Cubism is characterized by the deconstruction of volume in cubes (hence the movement's name) which, alternating or flat on the canvas, lead to the absence of perspective. Without restricting themselves to a single medium or technique, cubist artists use oil (The Guitarist, Pablo Picasso), acrylic, ink and charcoal (Fruit Dish and Cards, George Braque).
Combining techniques and supports, they even created collages by inserting everyday objects into their Cubism paintings (Still-life with Chair Caning, Picasso). Picasso and Braques' heirs include the Cubist painters Juan Gris, Fernand Léger, Jean Metzinger and Robert Delauney. A key movement in the history of art, Cubism and Cubist portraits paved the way for Orphism, Futurism and Suprematism.
Three major periods are defined by art historians to describe the evolution of this movement. Taking inspiration from primitive art, Japanese prints and the work of Paul Cézanne, who gradually divided space into geometric forms, Picasso and Braque decided to push their reflections even further by completely removing perspective, creating Cezannian Cubism (1907-1909).

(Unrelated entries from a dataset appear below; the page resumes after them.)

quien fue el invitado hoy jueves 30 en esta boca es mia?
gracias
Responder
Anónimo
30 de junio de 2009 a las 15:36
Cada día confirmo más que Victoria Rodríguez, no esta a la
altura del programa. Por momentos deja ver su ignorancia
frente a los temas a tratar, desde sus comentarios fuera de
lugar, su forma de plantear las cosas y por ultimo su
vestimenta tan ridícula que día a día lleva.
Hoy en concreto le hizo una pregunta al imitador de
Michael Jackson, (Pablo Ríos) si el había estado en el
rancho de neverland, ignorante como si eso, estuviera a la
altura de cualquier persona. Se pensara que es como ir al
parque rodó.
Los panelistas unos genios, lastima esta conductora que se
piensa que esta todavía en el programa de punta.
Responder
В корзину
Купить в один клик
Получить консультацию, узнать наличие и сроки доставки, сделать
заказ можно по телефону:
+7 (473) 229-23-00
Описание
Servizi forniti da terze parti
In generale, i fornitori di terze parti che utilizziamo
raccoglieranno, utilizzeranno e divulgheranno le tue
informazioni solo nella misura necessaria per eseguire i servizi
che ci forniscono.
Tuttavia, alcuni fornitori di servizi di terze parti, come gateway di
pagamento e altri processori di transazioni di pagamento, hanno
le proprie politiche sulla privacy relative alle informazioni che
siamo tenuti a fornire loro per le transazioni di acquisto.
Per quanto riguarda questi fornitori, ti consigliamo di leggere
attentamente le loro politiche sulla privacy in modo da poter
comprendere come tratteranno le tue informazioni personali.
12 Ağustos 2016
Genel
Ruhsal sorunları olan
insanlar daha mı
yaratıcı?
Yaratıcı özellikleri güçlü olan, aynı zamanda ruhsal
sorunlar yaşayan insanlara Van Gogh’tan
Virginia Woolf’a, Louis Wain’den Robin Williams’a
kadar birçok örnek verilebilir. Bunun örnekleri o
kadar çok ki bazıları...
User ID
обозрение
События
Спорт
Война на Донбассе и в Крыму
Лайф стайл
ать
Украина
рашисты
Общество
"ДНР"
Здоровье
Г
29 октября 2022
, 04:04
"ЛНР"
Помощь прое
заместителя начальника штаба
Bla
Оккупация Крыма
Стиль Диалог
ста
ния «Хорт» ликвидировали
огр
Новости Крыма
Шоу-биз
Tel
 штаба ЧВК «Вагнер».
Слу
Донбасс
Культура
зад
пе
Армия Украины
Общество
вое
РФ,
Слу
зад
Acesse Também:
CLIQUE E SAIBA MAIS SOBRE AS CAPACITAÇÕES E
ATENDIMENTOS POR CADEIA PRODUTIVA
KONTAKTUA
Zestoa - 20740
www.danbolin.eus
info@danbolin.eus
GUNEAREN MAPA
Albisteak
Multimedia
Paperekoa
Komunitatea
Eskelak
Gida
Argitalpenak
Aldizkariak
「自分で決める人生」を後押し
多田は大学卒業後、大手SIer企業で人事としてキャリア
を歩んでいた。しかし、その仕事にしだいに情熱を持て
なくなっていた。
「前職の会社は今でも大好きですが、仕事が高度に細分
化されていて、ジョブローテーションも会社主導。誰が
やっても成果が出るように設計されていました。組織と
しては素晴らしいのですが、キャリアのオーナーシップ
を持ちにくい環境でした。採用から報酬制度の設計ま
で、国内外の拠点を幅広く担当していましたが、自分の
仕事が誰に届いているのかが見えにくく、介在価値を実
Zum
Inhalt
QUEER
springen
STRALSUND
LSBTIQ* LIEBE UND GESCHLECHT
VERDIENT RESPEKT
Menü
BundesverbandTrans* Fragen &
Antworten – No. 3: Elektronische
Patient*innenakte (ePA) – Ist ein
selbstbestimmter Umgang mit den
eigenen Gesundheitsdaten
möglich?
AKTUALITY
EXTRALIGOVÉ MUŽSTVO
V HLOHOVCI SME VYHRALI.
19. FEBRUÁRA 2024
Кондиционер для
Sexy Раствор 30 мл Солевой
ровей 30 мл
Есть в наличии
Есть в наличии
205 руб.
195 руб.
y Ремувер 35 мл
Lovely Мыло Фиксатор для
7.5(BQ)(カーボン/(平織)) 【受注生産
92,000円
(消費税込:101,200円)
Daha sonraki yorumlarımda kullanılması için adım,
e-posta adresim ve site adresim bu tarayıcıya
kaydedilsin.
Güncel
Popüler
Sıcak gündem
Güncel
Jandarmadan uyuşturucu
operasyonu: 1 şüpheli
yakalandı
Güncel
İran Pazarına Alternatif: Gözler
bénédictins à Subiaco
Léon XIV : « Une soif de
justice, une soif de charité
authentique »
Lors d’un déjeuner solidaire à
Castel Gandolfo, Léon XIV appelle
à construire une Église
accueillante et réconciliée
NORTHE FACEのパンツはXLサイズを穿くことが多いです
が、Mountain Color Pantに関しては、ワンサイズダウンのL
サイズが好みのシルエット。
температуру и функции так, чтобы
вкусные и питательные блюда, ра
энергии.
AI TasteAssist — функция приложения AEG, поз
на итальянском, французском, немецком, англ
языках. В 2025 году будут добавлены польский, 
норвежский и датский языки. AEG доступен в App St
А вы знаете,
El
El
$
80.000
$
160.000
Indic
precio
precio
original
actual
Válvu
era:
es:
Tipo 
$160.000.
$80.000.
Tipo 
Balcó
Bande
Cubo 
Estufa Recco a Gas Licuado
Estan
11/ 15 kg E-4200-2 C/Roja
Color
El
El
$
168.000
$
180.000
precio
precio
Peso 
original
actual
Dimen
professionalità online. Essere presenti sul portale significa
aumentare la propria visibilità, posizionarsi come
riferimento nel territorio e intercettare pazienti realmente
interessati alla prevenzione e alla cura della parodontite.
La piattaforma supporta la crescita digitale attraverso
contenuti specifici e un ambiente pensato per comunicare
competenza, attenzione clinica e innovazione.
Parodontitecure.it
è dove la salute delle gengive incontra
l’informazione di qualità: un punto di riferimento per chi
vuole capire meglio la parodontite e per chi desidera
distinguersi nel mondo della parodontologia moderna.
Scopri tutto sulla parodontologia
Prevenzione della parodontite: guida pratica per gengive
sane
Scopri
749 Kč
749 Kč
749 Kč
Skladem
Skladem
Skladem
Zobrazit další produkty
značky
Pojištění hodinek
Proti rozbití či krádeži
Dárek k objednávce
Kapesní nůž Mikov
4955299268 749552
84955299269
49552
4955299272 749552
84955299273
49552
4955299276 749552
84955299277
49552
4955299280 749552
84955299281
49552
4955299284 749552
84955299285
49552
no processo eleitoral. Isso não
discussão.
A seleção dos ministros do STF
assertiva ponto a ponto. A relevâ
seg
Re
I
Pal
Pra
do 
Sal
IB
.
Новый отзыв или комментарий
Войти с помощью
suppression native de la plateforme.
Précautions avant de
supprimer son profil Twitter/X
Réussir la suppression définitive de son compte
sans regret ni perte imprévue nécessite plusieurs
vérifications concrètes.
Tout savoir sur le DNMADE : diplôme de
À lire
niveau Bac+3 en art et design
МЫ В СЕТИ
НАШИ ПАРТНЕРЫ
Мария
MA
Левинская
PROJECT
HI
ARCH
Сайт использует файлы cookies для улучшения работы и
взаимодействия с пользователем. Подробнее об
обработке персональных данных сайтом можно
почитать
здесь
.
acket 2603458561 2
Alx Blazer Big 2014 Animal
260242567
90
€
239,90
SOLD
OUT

From 1909 to 1912, a period known as Analytical Cubism was marked by a series of experiments and studies that delved deep into the deconstruction of objects. This was followed by the period of Synthetic Cubism, lasting from 1912 to 1914, which, as its name implies, synthesized all of the progress of the previous years, directly introducing to the canvas the concept of the everyday, leading to the first Cubist collages.